The Securities and Exchange Board of India, or SEBI, announced significant amendments to its rules governing foreign investment, in an attempt to encourage the flow of foreign funds in to the country, which could ease the country's deficit problem and help revive a slowing economy.

The amendments, based on recommendations from a committee appointed to find ways to simplify foreign investment regulations, were approved by the market regulator in a board meeting held Tuesday.

The amendments include a proposal to make a single rule applicable for the entry into India of all overseas investors across different categories such as foreign institutional investors, or FIIs, sub-accounts and qualified foreign investors, and bring them under a single category called foreign portfolio investors, or FPIs.

Sub-accounts include institutional and individual investors based outside India, on whose behalf FIIs would invest in the country.

In another significant move, SEBI will no longer require FIIs and their sub-accounts to register with it and, instead, allow them to invest in the country by registering with designated depository participants working on behalf of SEBI, helping to expedite the registration process for overseas investors.

The new rules will also allow a single investor or investor group to invest up to 10 percent of equity in an Indian company. But, any investment beyond 10 percent would be considered as foreign direct investment and will be bound by federal regulations, the market regulator said.

The latest norms reduce documentation, and simplify and fast-track the procedures for overseas investors to do business in India, and are aimed at increasing the flow of much-needed foreign funds in to the country.
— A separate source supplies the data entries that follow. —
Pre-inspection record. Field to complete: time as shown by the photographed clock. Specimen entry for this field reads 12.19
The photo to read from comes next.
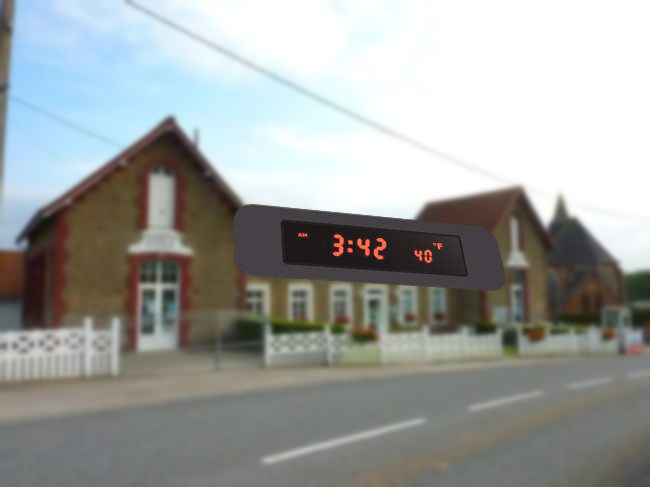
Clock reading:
3.42
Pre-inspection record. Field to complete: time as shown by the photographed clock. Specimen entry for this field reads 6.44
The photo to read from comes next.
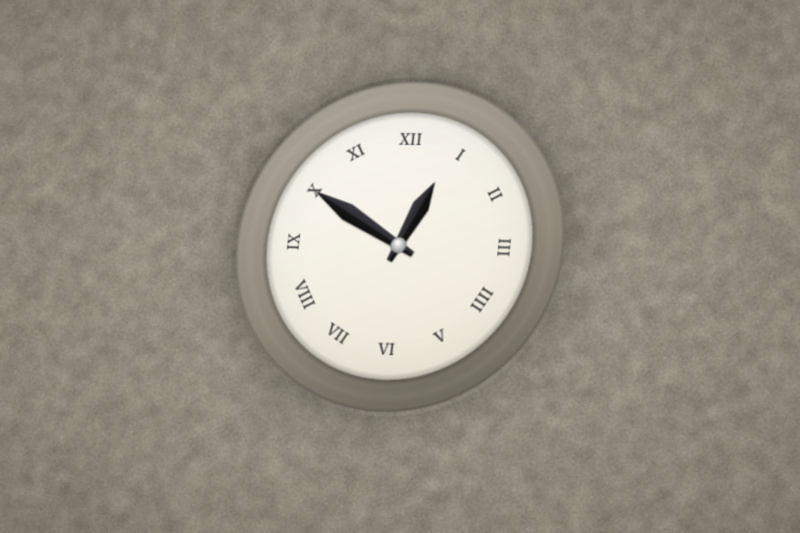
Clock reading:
12.50
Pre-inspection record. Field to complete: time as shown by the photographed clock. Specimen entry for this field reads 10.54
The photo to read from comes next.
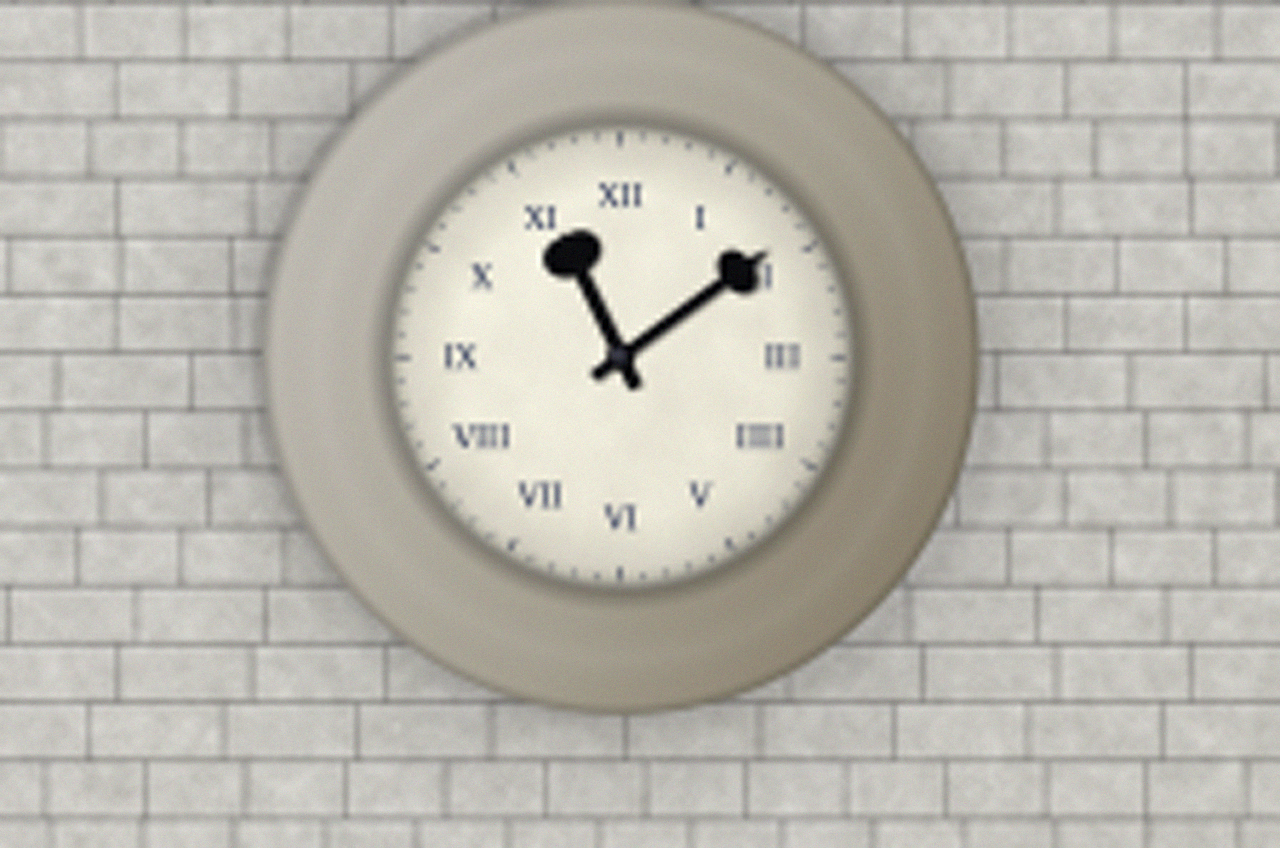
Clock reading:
11.09
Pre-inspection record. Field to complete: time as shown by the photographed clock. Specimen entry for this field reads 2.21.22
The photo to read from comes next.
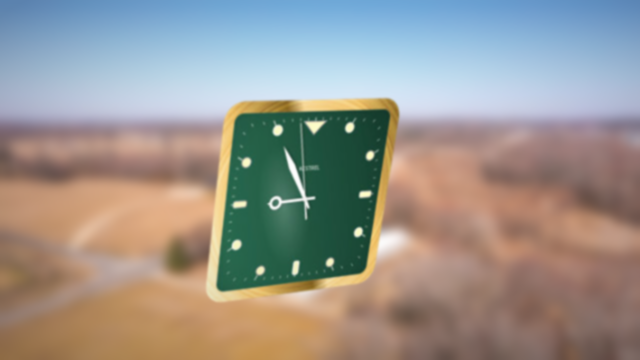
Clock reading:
8.54.58
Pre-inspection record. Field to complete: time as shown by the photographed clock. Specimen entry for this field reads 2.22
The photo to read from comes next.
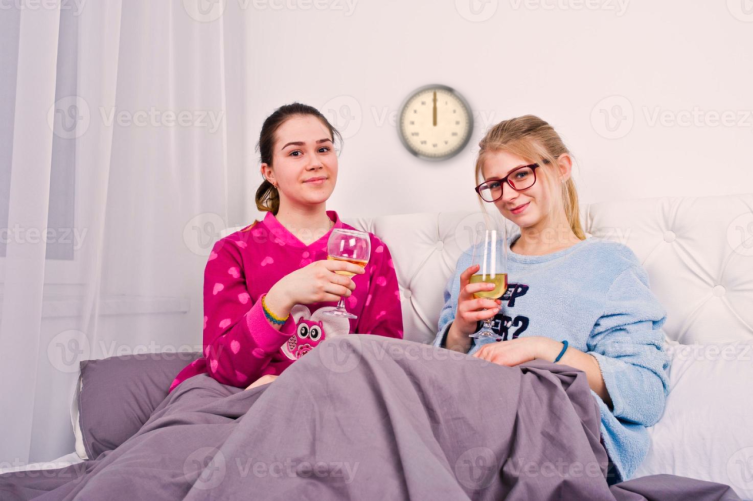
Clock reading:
12.00
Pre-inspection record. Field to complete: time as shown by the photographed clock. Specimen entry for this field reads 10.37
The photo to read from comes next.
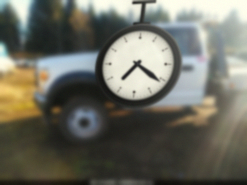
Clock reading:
7.21
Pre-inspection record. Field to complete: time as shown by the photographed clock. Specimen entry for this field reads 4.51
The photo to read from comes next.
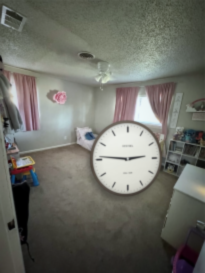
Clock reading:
2.46
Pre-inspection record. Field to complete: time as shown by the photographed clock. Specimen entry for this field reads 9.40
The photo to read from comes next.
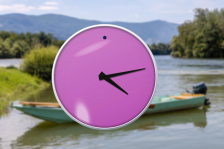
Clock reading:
4.13
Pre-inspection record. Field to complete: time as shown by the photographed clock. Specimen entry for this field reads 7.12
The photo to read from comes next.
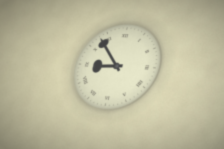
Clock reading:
8.53
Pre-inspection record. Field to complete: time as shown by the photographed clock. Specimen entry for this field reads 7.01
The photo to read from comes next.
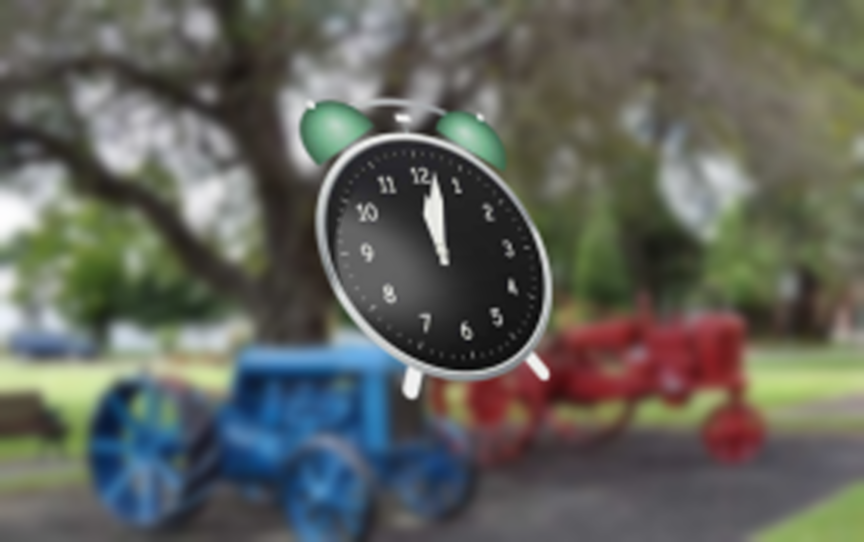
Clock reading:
12.02
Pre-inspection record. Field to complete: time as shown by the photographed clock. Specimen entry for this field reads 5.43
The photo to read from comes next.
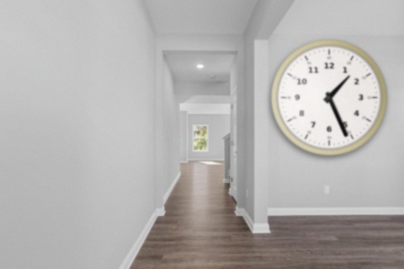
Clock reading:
1.26
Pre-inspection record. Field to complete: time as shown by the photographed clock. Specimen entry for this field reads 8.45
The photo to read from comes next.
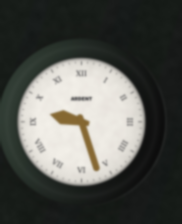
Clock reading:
9.27
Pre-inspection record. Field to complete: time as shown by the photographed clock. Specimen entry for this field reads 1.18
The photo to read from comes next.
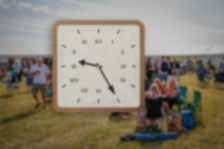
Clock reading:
9.25
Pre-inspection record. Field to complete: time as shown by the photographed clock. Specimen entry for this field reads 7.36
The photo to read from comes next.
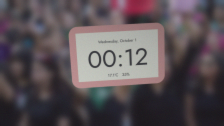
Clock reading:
0.12
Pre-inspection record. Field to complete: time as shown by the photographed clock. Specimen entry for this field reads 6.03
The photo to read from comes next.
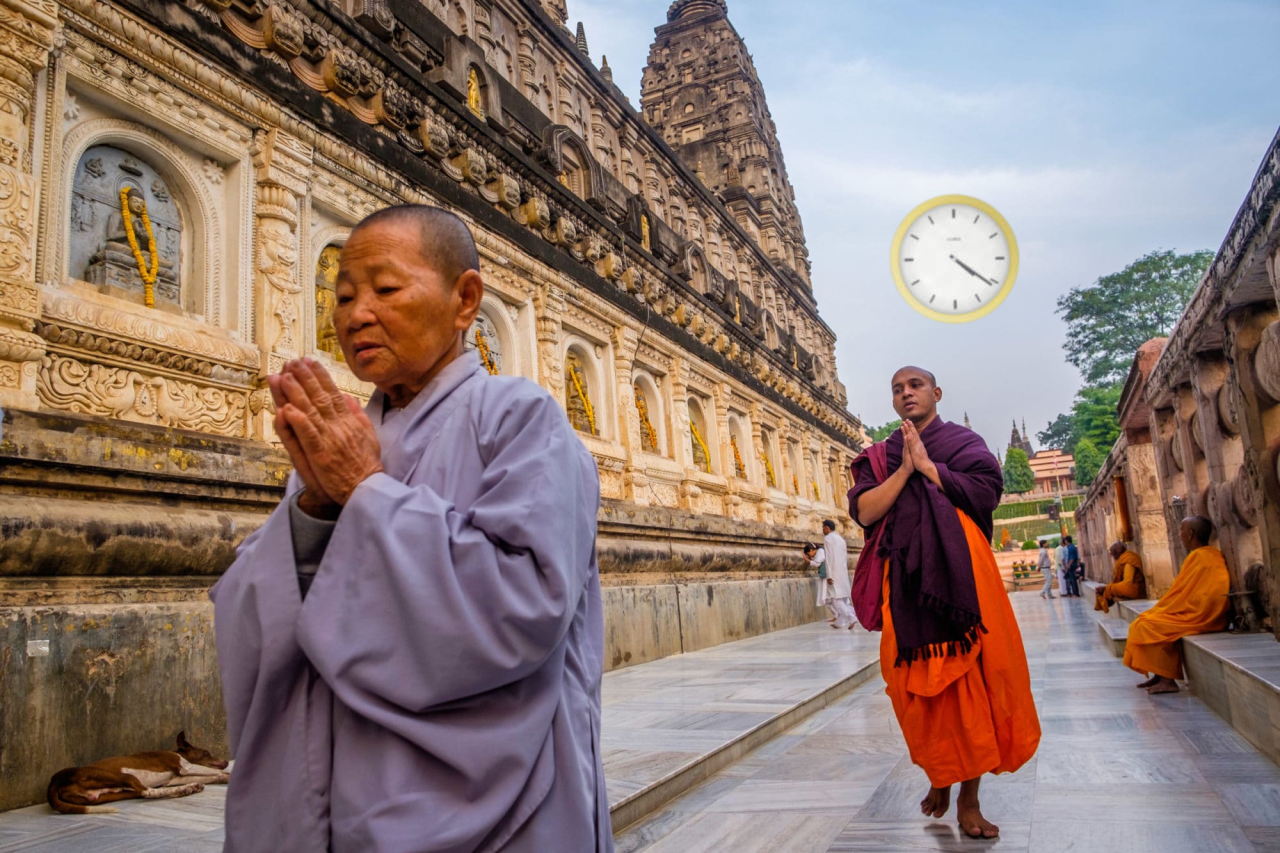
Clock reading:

SEBI will release a statement at a later date notifying investors about when the new rules will come in to effect, an official told IBTimes.

India is dealing with a burgeoning deficit, a rapidly weakening rupee and slowing economic growth, leading FIIs to pull out about $6.2 billion from Indian markets in less than a month. India's trade deficit shot up to $20.14 billion in May, a seven-month high, up from in April while its current account deficit stood swelled to 6.7 percent of GDP in December 2012, way above the central bank's comfort level of 2.5 per cent.